Comment ce pédalier fonctionne-t-il ?

Il supprime la transmission mécanique. Il agit comme un générateur électronique qui mesure et transforme la force de pédalage en signal électrique. Ce signal est transmis au moteur qui ira puiser son énergie dans la batterie. Techniquement, c’est simple et compliqué, car il y a beaucoup de capteurs. Mais quand on l’utilise, il n’y a rien à paramétrer sinon la fréquence de pédalage.

C’est-à-dire ?

Ce pédalier supprime l’idée de vitesse. On n’est plus sur un rapport 1 à 7, par exemple, au contraire c’est linéaire. C’est une technologie où il n’y a plus de frottements, plus de chaîne, plus de courroie. On supprime la partie la plus fragile du vélo, mais on reste sur un pédalage naturel.

Et avec PERS, on peut sélectionner sa façon de pédaler. Il suffit de choisir son rythme, sa fréquence de pédalage et que l’on soit sur du plat, en montée ou en descente, on fournit la même fréquence de pédalage à effort constant.

Même si je m’attaque au Mont Ventoux ?

Même si vous vous attaquez au Mont Ventoux. Dans ce cas, le moteur vous aidera davantage et vous puiserez plus dans la batterie, mais votre expérience vélo sera continue. C’est un sentiment de liberté retrouvé. Autre avantage : ça ne déraille pas, ça ne salit pas, et il n’y a plus d’entretien. Par ailleurs, à chaque fois que l’on va freiner, on va récupérer et emmagasiner jusqu’à 15 % d’énergie en ville. Avec nos tests, on a même réussi à monter jusqu’à 25 %. Le système régénère donc de la batterie. C’est assez vertueux.

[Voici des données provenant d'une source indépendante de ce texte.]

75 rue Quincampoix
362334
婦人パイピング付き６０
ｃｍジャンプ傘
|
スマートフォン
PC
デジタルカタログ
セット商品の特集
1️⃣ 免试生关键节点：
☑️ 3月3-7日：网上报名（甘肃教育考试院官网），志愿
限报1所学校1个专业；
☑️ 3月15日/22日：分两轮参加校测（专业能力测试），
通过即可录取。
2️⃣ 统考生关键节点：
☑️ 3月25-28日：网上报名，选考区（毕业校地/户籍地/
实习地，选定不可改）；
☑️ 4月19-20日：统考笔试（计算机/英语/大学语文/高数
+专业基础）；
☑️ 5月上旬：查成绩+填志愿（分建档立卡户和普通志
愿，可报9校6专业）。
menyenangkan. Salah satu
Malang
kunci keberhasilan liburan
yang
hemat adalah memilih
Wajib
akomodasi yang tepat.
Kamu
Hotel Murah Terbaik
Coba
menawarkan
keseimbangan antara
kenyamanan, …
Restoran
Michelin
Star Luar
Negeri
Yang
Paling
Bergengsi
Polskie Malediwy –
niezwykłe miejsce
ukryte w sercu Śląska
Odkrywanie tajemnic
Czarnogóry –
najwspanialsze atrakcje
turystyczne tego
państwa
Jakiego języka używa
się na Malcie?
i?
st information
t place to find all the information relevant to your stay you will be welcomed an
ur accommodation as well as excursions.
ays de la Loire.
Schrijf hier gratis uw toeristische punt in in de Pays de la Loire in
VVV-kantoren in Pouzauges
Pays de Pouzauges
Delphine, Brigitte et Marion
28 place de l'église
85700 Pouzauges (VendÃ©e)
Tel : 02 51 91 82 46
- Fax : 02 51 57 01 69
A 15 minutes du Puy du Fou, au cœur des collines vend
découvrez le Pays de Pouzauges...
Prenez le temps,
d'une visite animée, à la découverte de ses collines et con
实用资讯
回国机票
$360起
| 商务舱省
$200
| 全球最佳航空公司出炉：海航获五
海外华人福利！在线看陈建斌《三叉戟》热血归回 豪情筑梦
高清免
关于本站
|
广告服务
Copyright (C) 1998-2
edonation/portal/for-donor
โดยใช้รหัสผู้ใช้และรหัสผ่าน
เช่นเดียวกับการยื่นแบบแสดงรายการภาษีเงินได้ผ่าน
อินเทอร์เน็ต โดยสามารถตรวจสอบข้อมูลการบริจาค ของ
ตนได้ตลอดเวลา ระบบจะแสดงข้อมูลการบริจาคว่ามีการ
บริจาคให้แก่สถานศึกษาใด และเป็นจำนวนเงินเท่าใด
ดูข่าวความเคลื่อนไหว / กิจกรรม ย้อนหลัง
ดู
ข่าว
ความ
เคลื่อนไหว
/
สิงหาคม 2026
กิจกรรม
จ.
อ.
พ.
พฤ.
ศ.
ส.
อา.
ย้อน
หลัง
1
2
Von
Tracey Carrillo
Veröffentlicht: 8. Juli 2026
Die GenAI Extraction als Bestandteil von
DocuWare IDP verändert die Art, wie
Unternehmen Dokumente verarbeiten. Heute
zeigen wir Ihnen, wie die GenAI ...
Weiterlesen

Quels sont ses inconvénients ?

Son prix. Au niveau techno, il y a beaucoup de choses dedans, de nombreux capteurs, et PERS, comme les premiers vélos qui l’adoptent* sont fabriqués en France.

D’où des prix très élevés ?

J’assume notre positionnement haut de gamme et notre marché de niche. Mais proposer des vélos avec la philosophie qui est la nôtre a un prix : à partir de 7.000 euros et à partir de 8.900 euros pour un vélo à pédalier régénératif. Exemple : le cadre en carbone de notre VTT est fabriqué dans la Creuse. Coût de revient : 1.500 euros. Si je fabriquais exactement le même en Asie, comme bien de nos concurrents le font, ce cadre reviendrait, transport inclus, entre 350 et 450 euros. Donc la messe, elle est dite !

Impossible d’imaginer un vélo HeritageBike à 3.000 euros ?

Si je veux continuer à promouvoir ma fabrication française et le côté premium de notre gamme, je ne pourrai jamais descendre à ce prix.

Par contre, on travaille depuis longtemps sur un projet de vélo, avec un cadre acier que l’on aura déjà amorti, en dégradant légèrement le taux d’équipement pour obtenir un prix moins élevé. Nous avons constaté que l’on avait des clients qui achètent nos vélos parce qu’ils sont beaux, mais qui ne vont rouler que 50 km par an… Pas besoin de la dernière des technos dans ce cas. Mais ce vélo restera autour de 5.000 euros.

 

 

Ce pédalier restera-t-il cantonné aux vélos haut de gamme ?

Le pédalier c’est une chose, mais après, les constructeurs lui associeront le moteur et la batterie qu’ils voudront et pourront proposer des prix compétitifs. Mais quoi qu’il arrive, ce pédalier va s’imposer. Toutes les marques cherchent l’automatisation. Tous les vélos bas de gamme conserveront une chaîne. Ceux, de type Tour de France, aussi. Paradoxalement, dans la tête des gens, ce sont de vrais rouleurs qui n’ont pas envie que ce soit une machine qui fasse le travail. Par contre, sur le segment des vélos électriques de moyenne gamme et haut de gamme, et sur tous les vélos-cargos sans exception, le système sans chaîne va s’imposer… à l’horizon 5 ans maximum.